As happens every year or so, some finance commentators (whose profession is to commentate – not invest) are spruiking the possibility that the Australian Share Market may be close to fair value. This is purely based on the gains seen over the last two financial years, alongside a careful section of fair value measurements. However accurate, the question remains – is it too late to start investing in the Australian Sharemarket?
To answer this question, let’s look at a practical case study – someone who invested in the Australian Share Market at its 2007 peak.
When most finance commentators talk about the Australian Share Market, they reference the S&P ASX 200 Index. Unfortunately, this index only tells half the story of the Australian Share Market. This is because it only represents the share price of Australian companies. However, the total return we receive from a shareholding is made up of two components, a company’s share price growth (i.e. capital growth) and its dividends (i.e. income).
The chart below is that of the S&P ASX 200 Accumulation Index. It tells us a larger part of the story because it also includes the dividends paid by companies within the index. In fact, the accumulation index assumes that once a company pays a dividend, it is automatically reinvested in (i.e. used to purchase additional) shares of that company.
In other words, the S&P ASX 200 Accumulation Index represents what would happen if someone invested in the Australian Share Market and every time dividends where paid, they reinvested this money back into the share market.
Source: IRESS Technologies
Interestingly, what the above chart illustrates is that even if you invested a lump sum of money at the share market peak in October 2007, by remaining invested in the share market and allowing your dividends to be reinvested, you would have recovered your initial lump sum investment by May 2013 (i.e. 5 ½ years later). This is despite one of the largest crashes (a 50% decline) and longest recoveries in Australian Share Market history.

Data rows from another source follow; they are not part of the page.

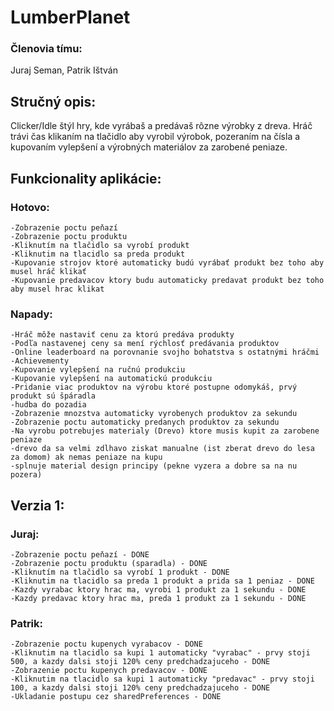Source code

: # LumberPlanet
### Členovia tímu: 
Juraj Seman, Patrik Ištván

## Stručný opis: 
Clicker/Idle štýl hry, kde vyrábaš a predávaš rôzne výrobky z dreva. Hráč trávi čas klikaním na tlačidlo aby vyrobil výrobok, pozeraním na čísla a kupovaním vylepšení a výrobných materiálov za zarobené peniaze.

## Funkcionality aplikácie:
### Hotovo:
    -Zobrazenie poctu peňazí
    -Zobrazenie poctu produktu
    -Kliknutím na tlačidlo sa vyrobí produkt
    -Kliknutim na tlacidlo sa preda produkt
    -Kupovanie strojov ktoré automaticky budú vyrábať produkt bez toho aby musel hráč klikať
    -Kupovanie predavacov ktory budu automaticky predavat produkt bez toho aby musel hrac klikat
### Napady:
    -Hráč môže nastaviť cenu za ktorú predáva produkty
    -Podľa nastavenej ceny sa mení rýchlosť predávania produktov
    -Online leaderboard na porovnanie svojho bohatstva s ostatnými hráčmi
    -Achievementy
    -Kupovanie vylepšení na ručnú produkciu
    -Kupovanie vylepšení na automatickú produkciu
    -Pridanie viac produktov na výrobu ktoré postupne odomykáš, prvý produkt sú špáradla
    -hudba do pozadia
    -Zobrazenie mnozstva automaticky vyrobenych produktov za sekundu
    -Zobrazenie poctu automaticky predanych produktov za sekundu
    -Na vyrobu potrebujes materialy (Drevo) ktore musis kupit za zarobene peniaze 
    -drevo da sa velmi zdlhavo ziskat manualne (ist zberat drevo do lesa za domom) ak nemas peniaze na kupu 
    -splnuje material design principy (pekne vyzera a dobre sa na nu pozera)
## Verzia 1:
### Juraj:
    -Zobrazenie poctu peňazí - DONE
    -Zobrazenie poctu produktu (sparadla) - DONE
    -Kliknutím na tlačidlo sa vyrobí 1 produkt - DONE
    -Kliknutim na tlacidlo sa preda 1 produkt a prida sa 1 peniaz - DONE
    -Kazdy vyrabac ktory hrac ma, vyrobi 1 produkt za 1 sekundu - DONE
    -Kazdy predavac ktory hrac ma, preda 1 produkt za 1 sekundu - DONE
### Patrik:
    -Zobrazenie poctu kupenych vyrabacov - DONE
    -Kliknutim na tlacidlo sa kupi 1 automaticky "vyrabac" - prvy stoji 500, a kazdy dalsi stoji 120% ceny predchadzajuceho - DONE
    -Zobrazenie poctu kupenych predavacov - DONE
    -Kliknutim na tlacidlo sa kupi 1 automaticky "predavac" - prvy stoji 100, a kazdy dalsi stoji 120% ceny predchadzajuceho - DONE
    -Ukladanie postupu cez sharedPreferences - DONE
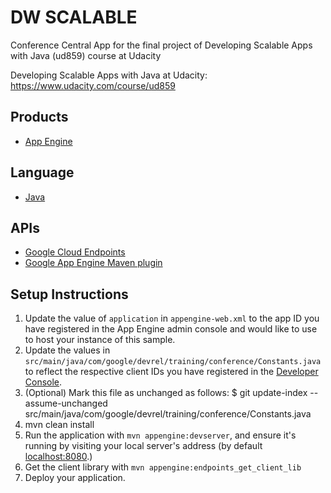 # DW SCALABLE
Conference Central App for the final project of Developing Scalable Apps with Java (ud859) course at Udacity

Developing Scalable Apps with Java at Udacity: https://www.udacity.com/course/ud859
<br>

## Products
- [App Engine][1]

## Language
- [Java][2]

## APIs
- [Google Cloud Endpoints][3]
- [Google App Engine Maven plugin][6]

## Setup Instructions
1. Update the value of `application` in `appengine-web.xml` to the app ID you
   have registered in the App Engine admin console and would like to use to host
   your instance of this sample.
1. Update the values in `src/main/java/com/google/devrel/training/conference/Constants.java` to
   reflect the respective client IDs you have registered in the
   [Developer Console][4].
1. (Optional) Mark this file as unchanged as follows:
   $ git update-index --assume-unchanged src/main/java/com/google/devrel/training/conference/Constants.java
1. mvn clean install
1. Run the application with `mvn appengine:devserver`, and ensure it's running
   by visiting your local server's  address (by default [localhost:8080][5].)
1. Get the client library with `mvn appengine:endpoints_get_client_lib`
1. Deploy your application.


[1]: https://developers.google.com/appengine
[2]: http://java.com/en/
[3]: https://developers.google.com/appengine/docs/java/endpoints/
[4]: https://console.developers.google.com/
[5]: https://localhost:8080/
[6]: https://developers.google.com/appengine/docs/java/tools/maven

The chart proves that the Australian Share Market can be a sensible investment if held over an appropriate timeframe. In just 5 ½ years, someone who invest $1,000,000 and saw this sum fall in value to about $500,000 in just 18 months, retained their original $1,000,000 by May 2013. Since May 2013, this $1,000,000 has grown about 10% ($100,000). Once again, this assumes that the investor has remained invested the entire time and during this time, reinvested their dividends.
The point is, although it’s important when you make an investment, what’s just as (if not, more) important is how long you intend on remaining invested for. Timing the market is a very tough exercise, making the decision to invest for the long term is much simpler.